__Data__:
▽

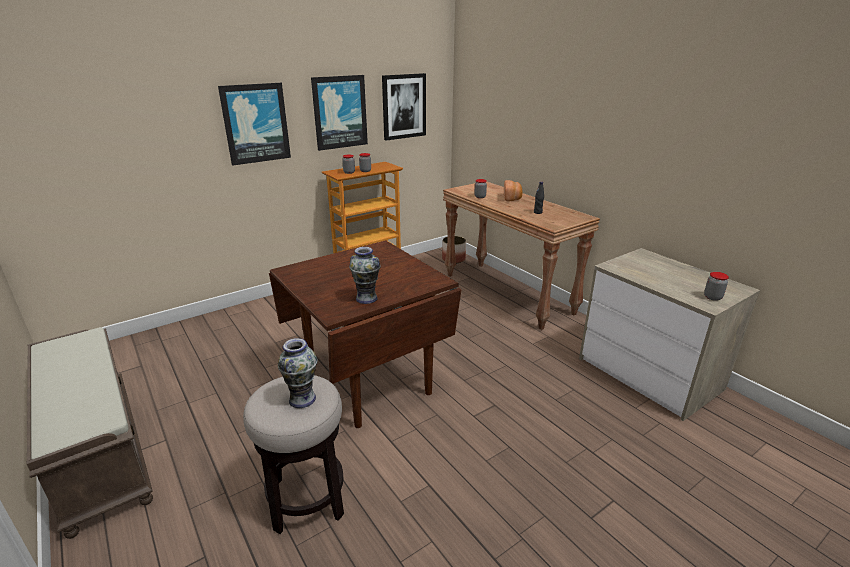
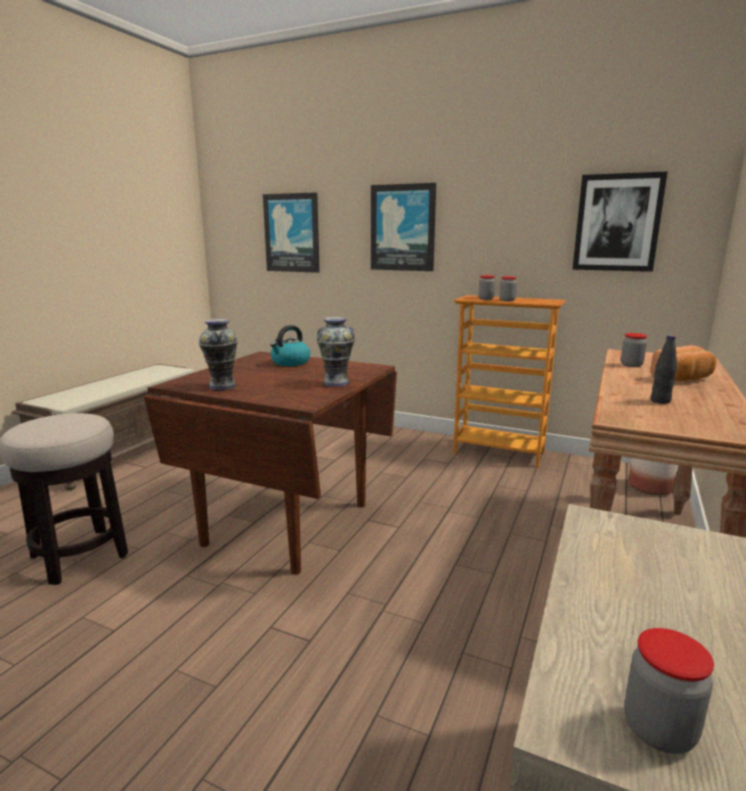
camera: 60 degrees right, 10 degrees down
vase [278,338,318,408] -> vase moved to [317,317,355,387]
picture [311,75,368,151] -> picture moved to [263,192,320,273]
none -> kettle [270,325,310,366]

△

__Aim of the exercise__: For this exercise, copy every line of the data that holds "moved".

__Your response__:
vase [278,338,318,408] -> vase moved to [317,317,355,387]
picture [311,75,368,151] -> picture moved to [263,192,320,273]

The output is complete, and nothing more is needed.